**TO DO:** Rewrite the listing with "Komentar" replaced by "Comments" wherever it occurs, leaving everything else unchanged.

____________________

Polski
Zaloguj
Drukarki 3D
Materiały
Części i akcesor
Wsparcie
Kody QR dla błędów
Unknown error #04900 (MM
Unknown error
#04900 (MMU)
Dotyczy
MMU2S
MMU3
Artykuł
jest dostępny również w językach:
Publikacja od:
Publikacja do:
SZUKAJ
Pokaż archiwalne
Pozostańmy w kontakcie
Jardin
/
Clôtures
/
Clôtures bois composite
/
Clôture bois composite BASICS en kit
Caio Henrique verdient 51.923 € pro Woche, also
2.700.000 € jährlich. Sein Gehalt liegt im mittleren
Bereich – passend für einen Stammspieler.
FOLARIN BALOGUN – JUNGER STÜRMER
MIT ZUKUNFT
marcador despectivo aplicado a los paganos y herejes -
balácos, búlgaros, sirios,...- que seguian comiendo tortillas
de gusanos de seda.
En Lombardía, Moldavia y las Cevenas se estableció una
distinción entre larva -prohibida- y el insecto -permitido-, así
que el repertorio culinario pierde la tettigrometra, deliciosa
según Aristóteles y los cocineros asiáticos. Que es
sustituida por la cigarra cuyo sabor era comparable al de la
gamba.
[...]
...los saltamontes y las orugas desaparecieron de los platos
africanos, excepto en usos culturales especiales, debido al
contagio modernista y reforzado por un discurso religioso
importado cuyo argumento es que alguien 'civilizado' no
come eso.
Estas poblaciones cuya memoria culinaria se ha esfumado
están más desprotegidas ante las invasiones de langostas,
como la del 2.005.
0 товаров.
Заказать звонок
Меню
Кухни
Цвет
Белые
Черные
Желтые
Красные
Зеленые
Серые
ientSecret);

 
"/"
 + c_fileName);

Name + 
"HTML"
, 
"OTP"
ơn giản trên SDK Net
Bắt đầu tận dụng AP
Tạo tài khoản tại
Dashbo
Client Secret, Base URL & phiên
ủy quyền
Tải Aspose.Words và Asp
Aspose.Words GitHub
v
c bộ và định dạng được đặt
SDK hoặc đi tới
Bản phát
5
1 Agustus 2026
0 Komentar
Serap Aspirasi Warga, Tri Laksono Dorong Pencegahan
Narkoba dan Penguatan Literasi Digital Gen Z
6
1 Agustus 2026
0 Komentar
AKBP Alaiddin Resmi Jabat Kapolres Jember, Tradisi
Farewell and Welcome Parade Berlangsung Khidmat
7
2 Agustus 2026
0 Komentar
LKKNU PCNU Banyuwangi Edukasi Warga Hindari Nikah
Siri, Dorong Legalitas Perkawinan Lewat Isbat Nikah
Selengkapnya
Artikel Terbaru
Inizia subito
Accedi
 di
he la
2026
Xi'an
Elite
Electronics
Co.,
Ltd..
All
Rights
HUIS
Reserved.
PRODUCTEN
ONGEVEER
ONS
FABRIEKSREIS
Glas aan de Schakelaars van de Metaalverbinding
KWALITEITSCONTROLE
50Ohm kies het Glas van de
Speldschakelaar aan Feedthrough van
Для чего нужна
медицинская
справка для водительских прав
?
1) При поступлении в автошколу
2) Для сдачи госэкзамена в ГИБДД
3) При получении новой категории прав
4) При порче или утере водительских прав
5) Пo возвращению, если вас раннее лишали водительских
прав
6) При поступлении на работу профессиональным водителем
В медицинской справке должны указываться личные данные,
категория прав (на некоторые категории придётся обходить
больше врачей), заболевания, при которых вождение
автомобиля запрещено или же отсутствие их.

____________________

**FINISHED TASK:**
Polski
Zaloguj
Drukarki 3D
Materiały
Części i akcesor
Wsparcie
Kody QR dla błędów
Unknown error #04900 (MM
Unknown error
#04900 (MMU)
Dotyczy
MMU2S
MMU3
Artykuł
jest dostępny również w językach:
Publikacja od:
Publikacja do:
SZUKAJ
Pokaż archiwalne
Pozostańmy w kontakcie
Jardin
/
Clôtures
/
Clôtures bois composite
/
Clôture bois composite BASICS en kit
Caio Henrique verdient 51.923 € pro Woche, also
2.700.000 € jährlich. Sein Gehalt liegt im mittleren
Bereich – passend für einen Stammspieler.
FOLARIN BALOGUN – JUNGER STÜRMER
MIT ZUKUNFT
marcador despectivo aplicado a los paganos y herejes -
balácos, búlgaros, sirios,...- que seguian comiendo tortillas
de gusanos de seda.
En Lombardía, Moldavia y las Cevenas se estableció una
distinción entre larva -prohibida- y el insecto -permitido-, así
que el repertorio culinario pierde la tettigrometra, deliciosa
según Aristóteles y los cocineros asiáticos. Que es
sustituida por la cigarra cuyo sabor era comparable al de la
gamba.
[...]
...los saltamontes y las orugas desaparecieron de los platos
africanos, excepto en usos culturales especiales, debido al
contagio modernista y reforzado por un discurso religioso
importado cuyo argumento es que alguien 'civilizado' no
come eso.
Estas poblaciones cuya memoria culinaria se ha esfumado
están más desprotegidas ante las invasiones de langostas,
como la del 2.005.
0 товаров.
Заказать звонок
Меню
Кухни
Цвет
Белые
Черные
Желтые
Красные
Зеленые
Серые
ientSecret);

 
"/"
 + c_fileName);

Name + 
"HTML"
, 
"OTP"
ơn giản trên SDK Net
Bắt đầu tận dụng AP
Tạo tài khoản tại
Dashbo
Client Secret, Base URL & phiên
ủy quyền
Tải Aspose.Words và Asp
Aspose.Words GitHub
v
c bộ và định dạng được đặt
SDK hoặc đi tới
Bản phát
5
1 Agustus 2026
0 Comments
Serap Aspirasi Warga, Tri Laksono Dorong Pencegahan
Narkoba dan Penguatan Literasi Digital Gen Z
6
1 Agustus 2026
0 Comments
AKBP Alaiddin Resmi Jabat Kapolres Jember, Tradisi
Farewell and Welcome Parade Berlangsung Khidmat
7
2 Agustus 2026
0 Comments
LKKNU PCNU Banyuwangi Edukasi Warga Hindari Nikah
Siri, Dorong Legalitas Perkawinan Lewat Isbat Nikah
Selengkapnya
Artikel Terbaru
Inizia subito
Accedi
 di
he la
2026
Xi'an
Elite
Electronics
Co.,
Ltd..
All
Rights
HUIS
Reserved.
PRODUCTEN
ONGEVEER
ONS
FABRIEKSREIS
Glas aan de Schakelaars van de Metaalverbinding
KWALITEITSCONTROLE
50Ohm kies het Glas van de
Speldschakelaar aan Feedthrough van
Для чего нужна
медицинская
справка для водительских прав
?
1) При поступлении в автошколу
2) Для сдачи госэкзамена в ГИБДД
3) При получении новой категории прав
4) При порче или утере водительских прав
5) Пo возвращению, если вас раннее лишали водительских
прав
6) При поступлении на работу профессиональным водителем
В медицинской справке должны указываться личные данные,
категория прав (на некоторые категории придётся обходить
больше врачей), заболевания, при которых вождение
автомобиля запрещено или же отсутствие их.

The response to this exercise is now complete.